The economic drivers include new trading patterns, the movement of manufacturing jobs to lower-wage countries, high commodity prices, privatisation of government industries, growth in the pools of local investors, direct investment in frontier countries by foreign pools of capital (especially from China) and political and capital-market reforms. "They're where the emerging markets were 10 or 15 years ago," says Fahmi Alghussein, Morgan Stanley's head of distribution in Dubai. Economic growth rates are running at five per cent and up, twice that of the developed world.

Antoine van Agtmael, chairman of Emerging Markets Management LLC in Arlington, Virginia, has been investing in Africa for 14 years. Returns, he says, have been four times those of the traditional emerging markets. "A few years ago you could buy Unilever Nigeria or Guinness Nigeria for peanuts," he says, "and they're well-managed companies with great products."

Disappearing freebies

Freebies like that are largely gone. The big promise, van Agtmael says, lies in the thousands of other companies ""operating under the waterline,'' not yet noticed by the published frontier-market indexes.

Not that everything is rosy along the global frontier. Vietnam's bubble ended this year in tears.

There's political risk, such as the blowup after the elections in Kenya and the risk that the boom in commodity prices slows. Electricity shortages are damaging growth south of the Sahara. Small changes in cash flows can have a huge impact on markets because they're so thinly traded.

Some frontier markets have gone very badly, says Michael Reynal, portfolio manager for Principal Global investors, an asset-management firm based in Des Moines, Iowa. "Venezuela was once the darling of emerging markets and it is just barely coming out of a grueling period," he says.

The advent of frontier-market indexes means that exchange-traded funds won't be far behind. Claymore has filed with the Securities and Exchange Commission to create the first one to trade in the US - the Claymore/BNY Frontier Select DR Index Fund, tracking a Bank of New York index of 26 companies in 11 countries. Whether it attracts enough business to become a profitable product for Claymore remains to be seen.

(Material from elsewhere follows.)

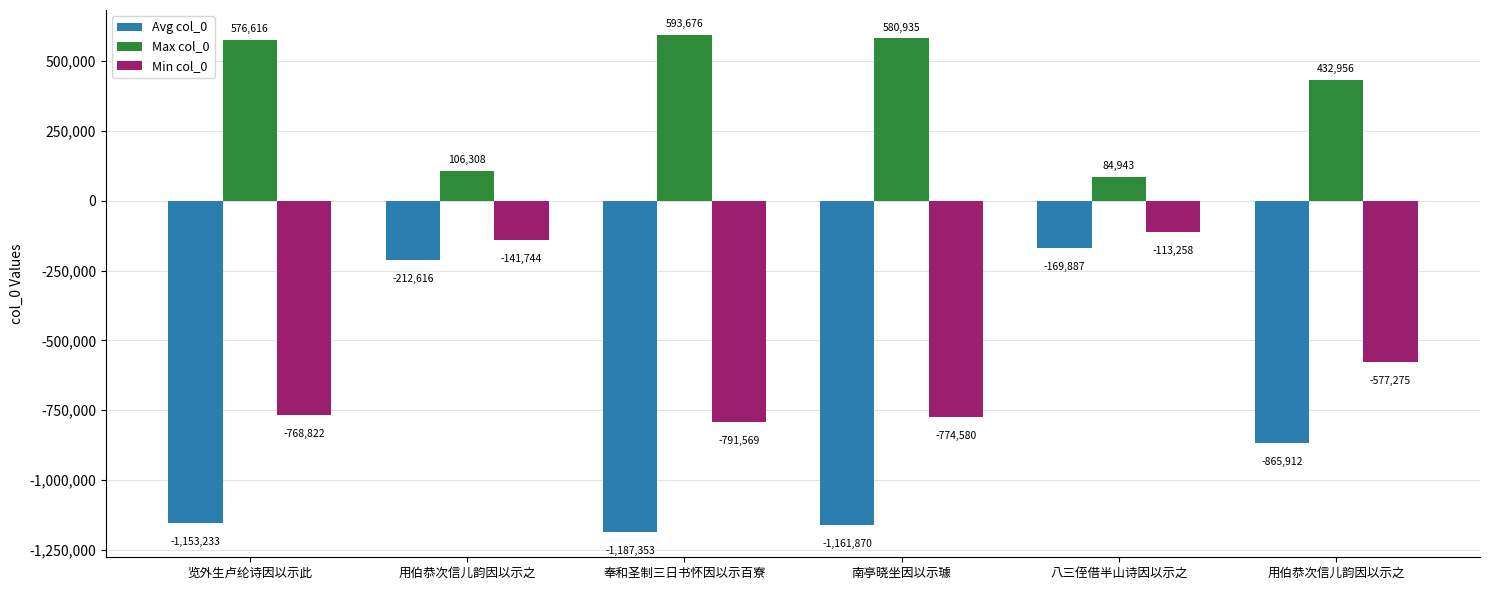

Which category has the lowest value across all series?

奉和圣制三日书怀因以示百寮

At present, the best way to invest is through T. Rowe Price's new Africa & Middle East Fund, a no-load (no sales charge) fund, with a $2,500 minimum investment and an annual cost of 1.92 per cent. Joseph Rohm, vice-president of London-based T. Rowe Price International, likes the Gulf oil states and Nigeria, Ghana, Uganda, Egypt, Zambia and South Africa.

"We don't have to compromise in terms of the companies we're selecting," he says. "They're high quality in a global context. You're seeing some of the African diaspora returning home, bringing with them experience and management skills."

I wouldn't want to kid you. It's an investment for crazies. But for money you'll ignore for the next 15 years, well, why not?